Tony Ward
Articles

A New Way to Audit Design System Usage

My wife, Haley Ward, and I went to a Design Systems conference called Knapsack Patterns a few months ago. Someone (if this is you, let me know! Happy to drop a link!) mentioned they have a tool that highlights all of their Design System components on the page. I thought this was an excellent idea.

Why This Matters

The words "Design System" and "adoption" in a conversation with higher-ups are inevitable. It's important in organizations where you really have to sell the value of a Design System. It makes sense they care about metrics and adoption – they want to ensure their investment is paying off.

And while I do think tracking metrics is good, I don't think it tells the full story. In my personal opinion, it's better to measure adoption visually and realistically – by going through your product and explicitly calling out the components being used. A "large number" of usage is great, but what if those pages aren't used frequently? Or what if they're "internal" pages?

Maybe these cases still speed up design and development. But I want to ensure our Design System components are front and center with our customers. That the organization is getting the most bang for their buck. And this idea of highlighting all components on a page help you tell your story on why the investment is worth it.

Rather than tallying up usages, you can show something more tangible.

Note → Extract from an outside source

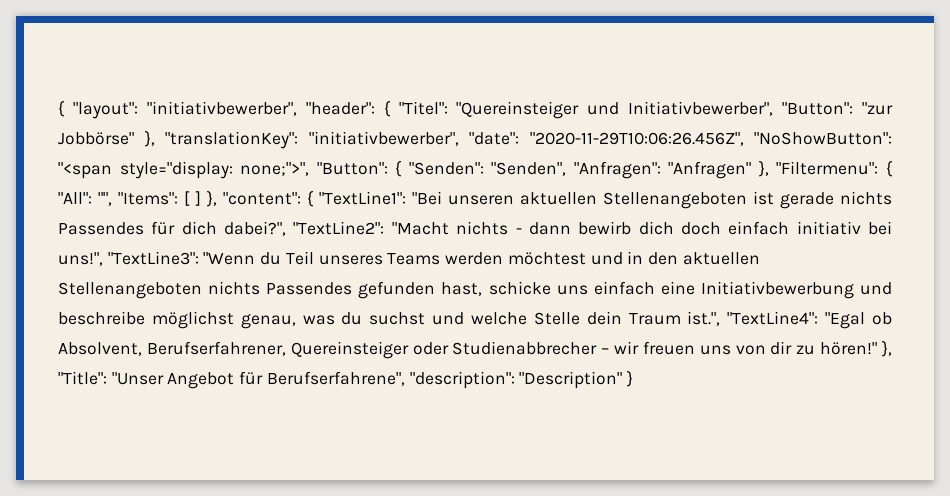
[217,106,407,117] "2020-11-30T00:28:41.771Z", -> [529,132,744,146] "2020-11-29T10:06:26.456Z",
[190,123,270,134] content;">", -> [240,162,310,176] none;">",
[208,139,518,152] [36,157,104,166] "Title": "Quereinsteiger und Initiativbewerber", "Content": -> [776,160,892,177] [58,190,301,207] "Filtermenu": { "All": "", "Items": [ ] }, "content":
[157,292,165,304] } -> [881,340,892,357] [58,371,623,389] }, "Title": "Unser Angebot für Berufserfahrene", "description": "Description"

An image showing Design System components highlighted on a page of an app.

"See this page? All components highlighted with a red border are our Design System components. We estimate using our components saved $x.xx/hour, etc., etc.,"

Additionally, as a visual person, I'd rather see the usage in the UI rather than look at a raw number. It's more meaningful that way. And many others feel the same way, I imagine. So go highlight them!

(I use the word "highlighting", but you can really do whatever. I've used outline or border CSS properties to do this with success. There are probably other things you can do too!)

Browser Extension

One improvement that comes to mind is turning this into a Chrome extension. Pull up a page, click the extension, and voila – see all of your components highlighted.

The advantages of this are that any non-technical person can use this tool to perform an audit. Normal coding methods require a developer. But not this! At least after it's "completed".

The disadvantage is similar to it being just a script or a development-only tool – it's time consuming. Someone has to know how to get to every single page. I'm a developer, I want to automate this!

Tie Into Existing Tests

Because Haley and I are married and both in Design Systems, we started brainstorming how we could take it one step further. Then we landed on something I quite like – tie this functionality into your existing end-to-end tests.

Most end-to-end tests are already navigating through your application. Maybe even going to very specific pages that may be difficult to reach, depending on the data or path to get there.

As you hit areas you care about, create a custom function that will:

  • Highlight all Design System components on a page
  • Take a screenshot
  • Turn off the highlighting

Store all of these images in a directory. Then you can provide a "report" of sorts to anyone who wants to know about Design System usage.

By tying in to your existing end-to-end tests, it means you get this auditing almost "for free". I dig it.

Now What?

After you get some of this tooling in place, you'll have a way to check which parts of the application(s) are using your Design System.

Designers won't have to guess if they see a component that looks like a Design System component, but isn't quite right. If it doesn't have a red border, it's hand-rolled! Go chat with the team about why.

You can reason about costs easier – "this non-Design System component is estimated to cost $x.xx in maintanence, but if we switch to the Design System component that goes away". And on the flip side, as mentioned above, you can estimate cost savings of building new features and applications.

It also opens the door to notice patterns in your applications. Just like going to every page manually is time consuming, it's also difficult to spot patterns by popping around the application yourself. If you have an image of every part of the application handy, although it's a lot to sort through, you could more easily recognize patterns by flipping through everything. This is probably better done in Figma using designs, but sometimes pages exist in code that don't in design. So this gives you the full view – code is the source of truth and what customers interact with at the end of the day, not your designs.

Overall, I think this goes a long way and could help teams track and measure adoption in a more meaningful way than "numbers should go up!". Let me know what you think!